Warehouse rents also posted stronger q-o-q growth of 2.9% in 1Q23. This had likely been fueled by the persistent supply crunch as reflected in islandwide warehouse vacancy staying below the pressure point of 10% for the eighth consecutive quarter.
In contrast, rising interest rates and heightened macroeconomic uncertainties likely contributed to the second consecutive quarter of slower industrial price growth. According to JTC, the all-industrial property price index (based on prices of single-user and multiple-user factories) grew at a slower pace of 1.5% q-o-q in 1Q23, compared to 1.7% q-o-q in 4Q22.
We expect the resilient performance of the industrial property market against the external headwinds to ignite acquisition interest from investors looking to rebalance their portfolio with higher yielding assets such as logistics/warehouse properties in the rising interest rate environment.

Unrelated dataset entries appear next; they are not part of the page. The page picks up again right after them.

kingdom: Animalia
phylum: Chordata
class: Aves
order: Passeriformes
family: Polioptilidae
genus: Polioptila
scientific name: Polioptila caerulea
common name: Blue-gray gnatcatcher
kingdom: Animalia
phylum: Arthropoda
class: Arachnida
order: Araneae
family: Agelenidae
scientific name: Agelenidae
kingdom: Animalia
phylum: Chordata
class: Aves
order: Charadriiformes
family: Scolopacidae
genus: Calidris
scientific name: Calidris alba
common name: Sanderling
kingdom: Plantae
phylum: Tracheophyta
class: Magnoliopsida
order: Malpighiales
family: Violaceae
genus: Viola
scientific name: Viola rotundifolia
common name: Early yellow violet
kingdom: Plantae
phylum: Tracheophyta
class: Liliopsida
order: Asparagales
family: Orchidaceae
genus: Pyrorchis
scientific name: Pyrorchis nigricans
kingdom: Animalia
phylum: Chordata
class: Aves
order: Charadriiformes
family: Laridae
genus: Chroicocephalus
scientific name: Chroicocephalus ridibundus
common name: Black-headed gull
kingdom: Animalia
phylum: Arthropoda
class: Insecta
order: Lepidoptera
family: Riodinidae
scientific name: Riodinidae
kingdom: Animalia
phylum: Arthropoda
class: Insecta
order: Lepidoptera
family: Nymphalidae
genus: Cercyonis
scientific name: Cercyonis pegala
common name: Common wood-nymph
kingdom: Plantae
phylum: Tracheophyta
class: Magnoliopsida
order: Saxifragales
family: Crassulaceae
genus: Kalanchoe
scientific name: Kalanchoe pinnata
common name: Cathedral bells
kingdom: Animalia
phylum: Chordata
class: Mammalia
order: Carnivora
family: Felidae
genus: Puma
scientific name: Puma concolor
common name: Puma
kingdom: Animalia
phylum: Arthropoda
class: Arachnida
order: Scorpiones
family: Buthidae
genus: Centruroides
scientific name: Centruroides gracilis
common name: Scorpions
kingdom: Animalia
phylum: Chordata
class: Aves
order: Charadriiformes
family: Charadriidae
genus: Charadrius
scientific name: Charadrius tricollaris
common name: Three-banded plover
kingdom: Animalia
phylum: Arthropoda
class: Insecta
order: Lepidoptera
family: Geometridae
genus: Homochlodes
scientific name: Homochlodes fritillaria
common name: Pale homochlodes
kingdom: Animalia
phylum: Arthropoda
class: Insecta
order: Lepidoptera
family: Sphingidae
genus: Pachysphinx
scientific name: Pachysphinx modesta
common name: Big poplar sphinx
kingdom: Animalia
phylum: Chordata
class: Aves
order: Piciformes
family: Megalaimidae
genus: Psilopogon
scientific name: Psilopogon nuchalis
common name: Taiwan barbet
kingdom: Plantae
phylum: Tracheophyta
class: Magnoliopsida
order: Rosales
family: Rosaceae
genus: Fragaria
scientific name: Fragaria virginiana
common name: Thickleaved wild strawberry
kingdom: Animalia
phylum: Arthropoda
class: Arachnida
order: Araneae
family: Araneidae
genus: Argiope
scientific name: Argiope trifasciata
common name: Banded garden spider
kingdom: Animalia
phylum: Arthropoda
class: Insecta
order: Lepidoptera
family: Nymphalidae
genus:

Additionally, the fresh punitive residential market cooling measures announced on 26 April 2023, and which took effect from today, could channel some of the investment funds from family offices and HNWIs to other asset classes including industrial properties. This could lead to greater competition for the limited stock of investment grade industrial assets, such as freehold properties on privately-owned land, thereby underpinning price growth.
Given the resilience of the sector notwithstanding the intensifying macroeconomic headwinds, we are cautiously optimistic that industrial rents could outperform 2022, potentially chalking up growth in excess of 6.9% in 2023. On the other hand, surging interest rates and elevated macroeconomic headwinds could cap the full-year price growth to around 5-6%.